-------- Data records

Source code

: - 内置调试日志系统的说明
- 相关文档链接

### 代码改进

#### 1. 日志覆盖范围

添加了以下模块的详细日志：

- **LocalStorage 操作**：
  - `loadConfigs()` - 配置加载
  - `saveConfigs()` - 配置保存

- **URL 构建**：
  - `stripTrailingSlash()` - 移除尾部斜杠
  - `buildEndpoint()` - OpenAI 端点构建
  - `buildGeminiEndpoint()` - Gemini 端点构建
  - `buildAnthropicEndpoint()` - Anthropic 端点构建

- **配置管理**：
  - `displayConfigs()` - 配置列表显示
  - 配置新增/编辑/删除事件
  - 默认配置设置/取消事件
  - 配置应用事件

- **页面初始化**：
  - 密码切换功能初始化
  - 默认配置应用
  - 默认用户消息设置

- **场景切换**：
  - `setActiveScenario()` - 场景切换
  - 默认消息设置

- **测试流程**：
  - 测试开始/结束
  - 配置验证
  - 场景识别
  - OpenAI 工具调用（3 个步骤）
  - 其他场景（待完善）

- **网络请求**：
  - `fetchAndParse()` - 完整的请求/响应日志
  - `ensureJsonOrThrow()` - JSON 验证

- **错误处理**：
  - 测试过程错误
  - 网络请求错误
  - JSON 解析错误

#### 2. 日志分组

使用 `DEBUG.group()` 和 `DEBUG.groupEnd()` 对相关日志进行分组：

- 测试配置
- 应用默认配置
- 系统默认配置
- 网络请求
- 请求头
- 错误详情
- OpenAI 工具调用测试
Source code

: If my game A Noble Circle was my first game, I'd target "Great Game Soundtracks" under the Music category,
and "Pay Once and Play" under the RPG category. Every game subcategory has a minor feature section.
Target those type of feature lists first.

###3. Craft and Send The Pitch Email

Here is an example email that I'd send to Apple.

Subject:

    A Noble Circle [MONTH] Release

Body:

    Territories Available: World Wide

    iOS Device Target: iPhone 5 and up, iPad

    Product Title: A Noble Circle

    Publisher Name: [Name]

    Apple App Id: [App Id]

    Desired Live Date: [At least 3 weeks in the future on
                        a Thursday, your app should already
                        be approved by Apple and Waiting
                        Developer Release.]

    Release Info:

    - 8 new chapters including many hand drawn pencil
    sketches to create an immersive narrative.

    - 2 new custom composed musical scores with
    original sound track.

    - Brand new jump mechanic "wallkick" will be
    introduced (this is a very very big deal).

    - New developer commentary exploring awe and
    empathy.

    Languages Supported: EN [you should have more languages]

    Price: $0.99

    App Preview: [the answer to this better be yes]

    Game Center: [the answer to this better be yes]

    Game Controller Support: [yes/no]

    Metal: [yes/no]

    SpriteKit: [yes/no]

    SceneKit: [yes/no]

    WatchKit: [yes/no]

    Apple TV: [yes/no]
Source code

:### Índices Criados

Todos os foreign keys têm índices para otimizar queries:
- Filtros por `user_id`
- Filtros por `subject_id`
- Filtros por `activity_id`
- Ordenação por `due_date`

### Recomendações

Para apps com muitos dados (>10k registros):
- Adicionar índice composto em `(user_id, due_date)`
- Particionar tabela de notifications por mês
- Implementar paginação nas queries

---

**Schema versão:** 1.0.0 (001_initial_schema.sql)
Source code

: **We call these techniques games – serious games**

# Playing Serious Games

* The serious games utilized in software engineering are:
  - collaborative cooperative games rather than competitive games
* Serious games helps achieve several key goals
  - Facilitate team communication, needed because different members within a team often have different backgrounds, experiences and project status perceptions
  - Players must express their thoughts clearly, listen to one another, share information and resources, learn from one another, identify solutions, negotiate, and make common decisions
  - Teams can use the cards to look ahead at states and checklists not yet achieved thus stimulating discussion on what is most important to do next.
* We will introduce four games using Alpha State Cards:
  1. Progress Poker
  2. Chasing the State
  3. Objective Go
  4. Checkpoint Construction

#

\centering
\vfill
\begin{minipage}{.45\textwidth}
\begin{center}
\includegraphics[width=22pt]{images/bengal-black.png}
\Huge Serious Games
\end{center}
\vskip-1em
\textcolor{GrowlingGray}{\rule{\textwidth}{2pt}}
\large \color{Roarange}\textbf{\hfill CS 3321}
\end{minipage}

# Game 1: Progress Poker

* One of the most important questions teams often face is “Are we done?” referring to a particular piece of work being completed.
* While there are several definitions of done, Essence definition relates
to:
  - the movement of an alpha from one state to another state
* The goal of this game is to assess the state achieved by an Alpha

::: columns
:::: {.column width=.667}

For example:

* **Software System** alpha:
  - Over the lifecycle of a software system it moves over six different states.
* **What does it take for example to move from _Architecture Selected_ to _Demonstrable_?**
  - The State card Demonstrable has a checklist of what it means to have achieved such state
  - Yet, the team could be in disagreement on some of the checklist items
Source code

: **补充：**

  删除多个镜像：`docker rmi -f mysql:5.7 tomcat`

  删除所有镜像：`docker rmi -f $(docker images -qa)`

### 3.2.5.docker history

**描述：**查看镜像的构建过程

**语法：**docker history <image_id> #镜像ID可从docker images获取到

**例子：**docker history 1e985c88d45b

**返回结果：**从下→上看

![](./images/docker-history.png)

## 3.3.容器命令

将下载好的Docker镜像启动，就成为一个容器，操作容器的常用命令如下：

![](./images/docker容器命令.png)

----------------

• **Work item**
Reproduce the source text of every item above, character for character.

• **Answer below**
Source code

: - 内置调试日志系统的说明
- 相关文档链接

### 代码改进

#### 1. 日志覆盖范围

添加了以下模块的详细日志：

- **LocalStorage 操作**：
  - `loadConfigs()` - 配置加载
  - `saveConfigs()` - 配置保存

- **URL 构建**：
  - `stripTrailingSlash()` - 移除尾部斜杠
  - `buildEndpoint()` - OpenAI 端点构建
  - `buildGeminiEndpoint()` - Gemini 端点构建
  - `buildAnthropicEndpoint()` - Anthropic 端点构建

- **配置管理**：
  - `displayConfigs()` - 配置列表显示
  - 配置新增/编辑/删除事件
  - 默认配置设置/取消事件
  - 配置应用事件

- **页面初始化**：
  - 密码切换功能初始化
  - 默认配置应用
  - 默认用户消息设置

- **场景切换**：
  - `setActiveScenario()` - 场景切换
  - 默认消息设置

- **测试流程**：
  - 测试开始/结束
  - 配置验证
  - 场景识别
  - OpenAI 工具调用（3 个步骤）
  - 其他场景（待完善）

- **网络请求**：
  - `fetchAndParse()` - 完整的请求/响应日志
  - `ensureJsonOrThrow()` - JSON 验证

- **错误处理**：
  - 测试过程错误
  - 网络请求错误
  - JSON 解析错误

#### 2. 日志分组

使用 `DEBUG.group()` 和 `DEBUG.groupEnd()` 对相关日志进行分组：

- 测试配置
- 应用默认配置
- 系统默认配置
- 网络请求
- 请求头
- 错误详情
- OpenAI 工具调用测试
Source code

: If my game A Noble Circle was my first game, I'd target "Great Game Soundtracks" under the Music category,
and "Pay Once and Play" under the RPG category. Every game subcategory has a minor feature section.
Target those type of feature lists first.

###3. Craft and Send The Pitch Email

Here is an example email that I'd send to Apple.

Subject:

    A Noble Circle [MONTH] Release

Body:

    Territories Available: World Wide

    iOS Device Target: iPhone 5 and up, iPad

    Product Title: A Noble Circle

    Publisher Name: [Name]

    Apple App Id: [App Id]

    Desired Live Date: [At least 3 weeks in the future on
                        a Thursday, your app should already
                        be approved by Apple and Waiting
                        Developer Release.]

    Release Info:

    - 8 new chapters including many hand drawn pencil
    sketches to create an immersive narrative.

    - 2 new custom composed musical scores with
    original sound track.

    - Brand new jump mechanic "wallkick" will be
    introduced (this is a very very big deal).

    - New developer commentary exploring awe and
    empathy.

    Languages Supported: EN [you should have more languages]

    Price: $0.99

    App Preview: [the answer to this better be yes]

    Game Center: [the answer to this better be yes]

    Game Controller Support: [yes/no]

    Metal: [yes/no]

    SpriteKit: [yes/no]

    SceneKit: [yes/no]

    WatchKit: [yes/no]

    Apple TV: [yes/no]
Source code

:### Índices Criados

Todos os foreign keys têm índices para otimizar queries:
- Filtros por `user_id`
- Filtros por `subject_id`
- Filtros por `activity_id`
- Ordenação por `due_date`

### Recomendações

Para apps com muitos dados (>10k registros):
- Adicionar índice composto em `(user_id, due_date)`
- Particionar tabela de notifications por mês
- Implementar paginação nas queries

---

**Schema versão:** 1.0.0 (001_initial_schema.sql)
Source code

: **We call these techniques games – serious games**

# Playing Serious Games

* The serious games utilized in software engineering are:
  - collaborative cooperative games rather than competitive games
* Serious games helps achieve several key goals
  - Facilitate team communication, needed because different members within a team often have different backgrounds, experiences and project status perceptions
  - Players must express their thoughts clearly, listen to one another, share information and resources, learn from one another, identify solutions, negotiate, and make common decisions
  - Teams can use the cards to look ahead at states and checklists not yet achieved thus stimulating discussion on what is most important to do next.
* We will introduce four games using Alpha State Cards:
  1. Progress Poker
  2. Chasing the State
  3. Objective Go
  4. Checkpoint Construction

#

\centering
\vfill
\begin{minipage}{.45\textwidth}
\begin{center}
\includegraphics[width=22pt]{images/bengal-black.png}
\Huge Serious Games
\end{center}
\vskip-1em
\textcolor{GrowlingGray}{\rule{\textwidth}{2pt}}
\large \color{Roarange}\textbf{\hfill CS 3321}
\end{minipage}

# Game 1: Progress Poker

* One of the most important questions teams often face is “Are we done?” referring to a particular piece of work being completed.
* While there are several definitions of done, Essence definition relates
to:
  - the movement of an alpha from one state to another state
* The goal of this game is to assess the state achieved by an Alpha

::: columns
:::: {.column width=.667}

For example:

* **Software System** alpha:
  - Over the lifecycle of a software system it moves over six different states.
* **What does it take for example to move from _Architecture Selected_ to _Demonstrable_?**
  - The State card Demonstrable has a checklist of what it means to have achieved such state
  - Yet, the team could be in disagreement on some of the checklist items
Source code

: **补充：**

  删除多个镜像：`docker rmi -f mysql:5.7 tomcat`

  删除所有镜像：`docker rmi -f $(docker images -qa)`

### 3.2.5.docker history

**描述：**查看镜像的构建过程

**语法：**docker history <image_id> #镜像ID可从docker images获取到

**例子：**docker history 1e985c88d45b

**返回结果：**从下→上看

![](./images/docker-history.png)

## 3.3.容器命令

将下载好的Docker镜像启动，就成为一个容器，操作容器的常用命令如下：

![](./images/docker容器命令.png)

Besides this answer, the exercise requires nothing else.